Secondo i dati Istat, in Italia, sono 6,743 milioni le donne che hanno subito nel corso della propria vita violenza fisica e sessuale. Una donna su tre, tra i 16 e i 70 anni è stata vittima della violenza di un uomo. Un milione di donne hanno subito un tentato o un effettivo stupro e il 6,6 % aveva meno di 16 anni. Tre milioni quelle che hanno subito aggressioni durante una relazione o dopo averla troncata; mogli, fidanzate : 8 su 10 minacciate con armi, picchiate, ustionate.
E nel mondo? Quante sono le donne, le ragazzine, le bambine vittime della violenza costrette a inumane pratiche sessuali, usate come schiave, vittime di culture, usi e costumi che ne hanno fatto scempio. Come non ricordare , in India, le vedove arse sulla pire accanto ai corpi dei mariti defunti; le donne lapidate , frustate nei Paesi islamici, le bambine soppresse in Cina perché ritenute inutili bocce da sfamare. In Messico, a Ciudad Juarez è in corso dal 1993 un vero e proprio femminicidio con seicento donne scomparse e 430 corpi ritrovati e nonostante le denuncie dei familiari, delle organizzazioni in difesa dei diritti umani come Amnesty International, poco o nulla è stato fatto per scoprire la verità. Tanto sono solo donne.

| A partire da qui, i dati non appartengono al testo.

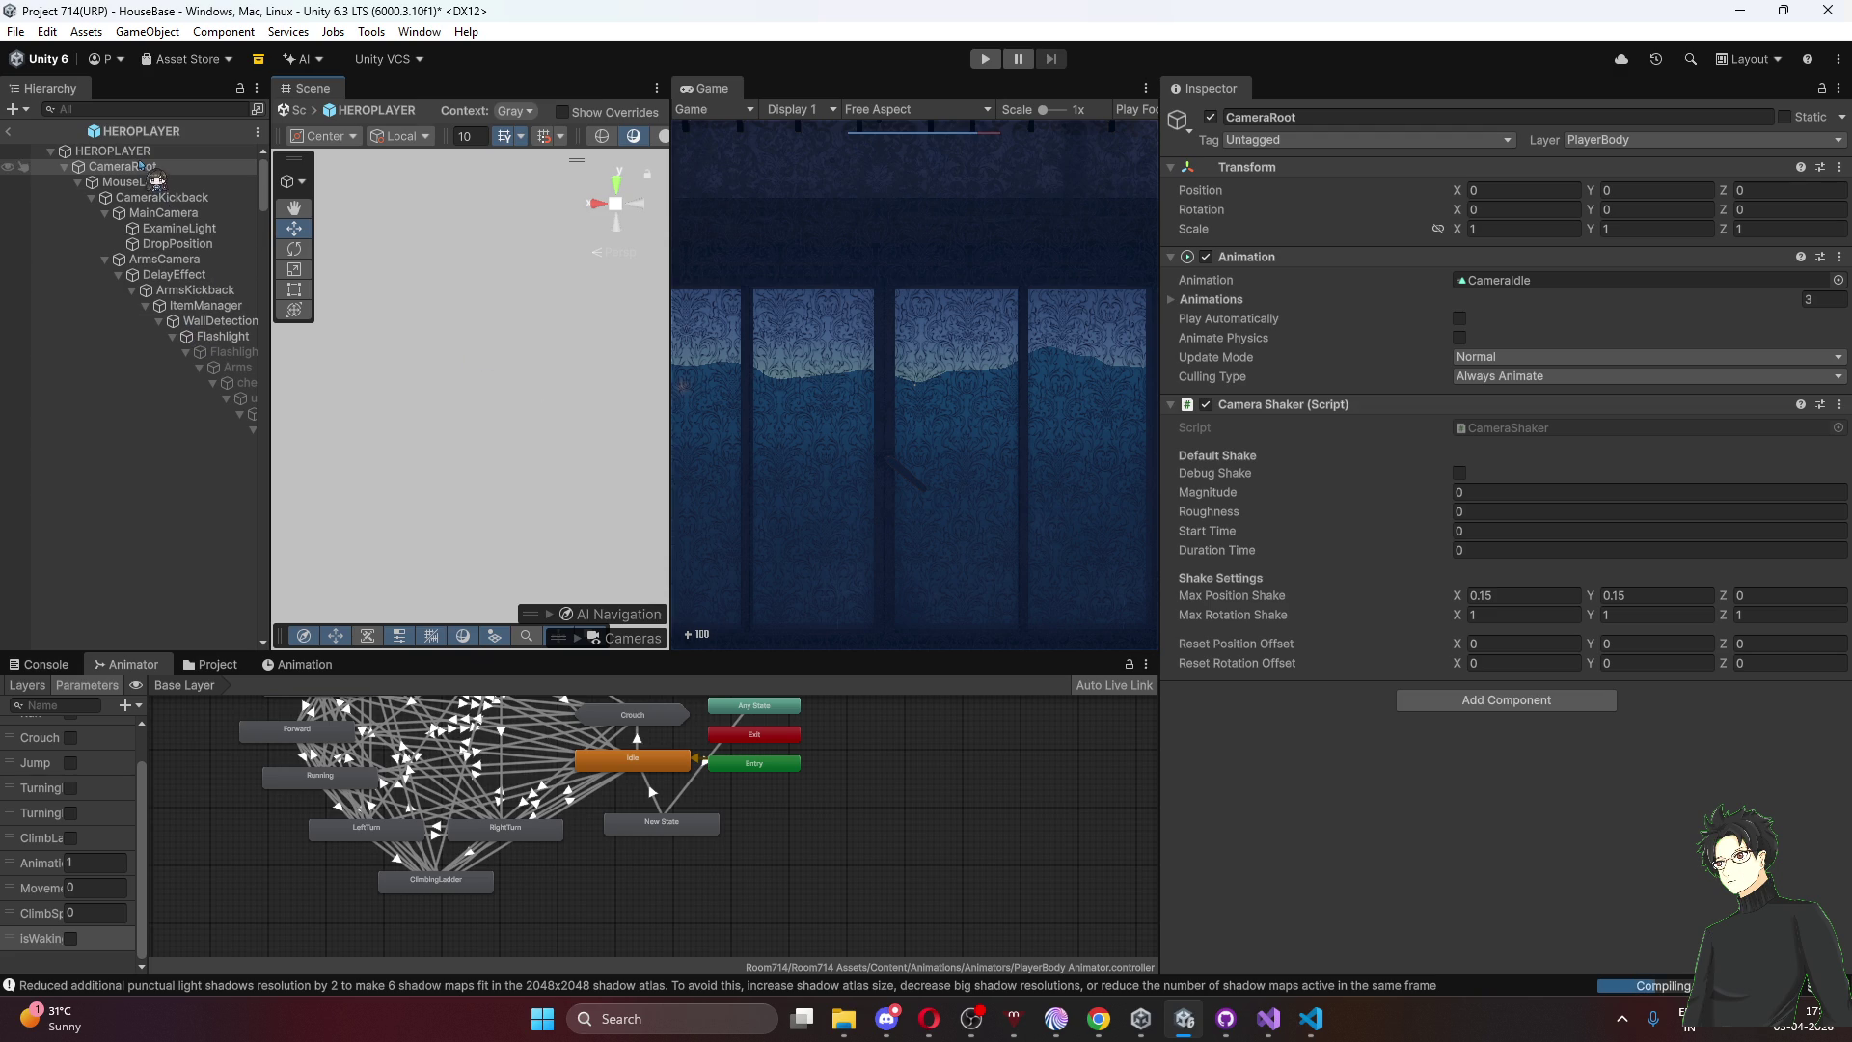
double_click(112, 151)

Ogni angolo del mondo conosce la vergogna della violenza sulle donne, fenomeno che l’ ONU non ha esitato a paragonare ad una vera e propria guerra e proprio per denunciare al mondo questa situazione drammatica ha istituito, dal 1999 (risoluzione n.54/134) la Giornata internazionale contro la violenza sulle donne che cade il 25 di novembre per commemorare le tre sorelle Mirabal, violentate, pugnalate e strangolate nel 1960 per ordine del dittatore della Repubblica Dominicana, Trujillo, al cui regime si opponevano.
Perché, piaccia o no, le donne combattono e non ci stanno a vestire i panni delle vittime sacrificali. Possono essere fermate dalla lama di un coltello, dalla sopraffazione fisica di un uomo o del branco,ma ci sarà sempre chi continuerà a battersi per salvaguardare la libertà delle proprie idee, chi darà voce e chiederà giustizia per chi non ce l’ ha fatta.
Non c’è, comunque, solo la violenza eclatante, quella che purtroppo guadagna le prime pagine dei giornali,fatta di stupri e omicidi, ma anche una più nascosta che si consuma tra le mura domestiche o sul luogo di lavoro. Violenza verbale, psicologica che si perpetra tante, troppe volte ogni giorno ed ogni donna n’è potenziale vittima.
La violenza prima di essere espressa in termini fisici, infatti, nasce nel pensiero, nella cultura. Si attua quando viene a mancare il rispetto, quando c’è discriminazione.
Lo svilimento del lavoro che svolgiamo dentro o fuori casa, la scarsa considerazione delle nostre idee, l’ attribuzione di un valore solo in base a precisi requisiti estetici sono già i semi della pianta della violenza. Non lasciamoli germogliare.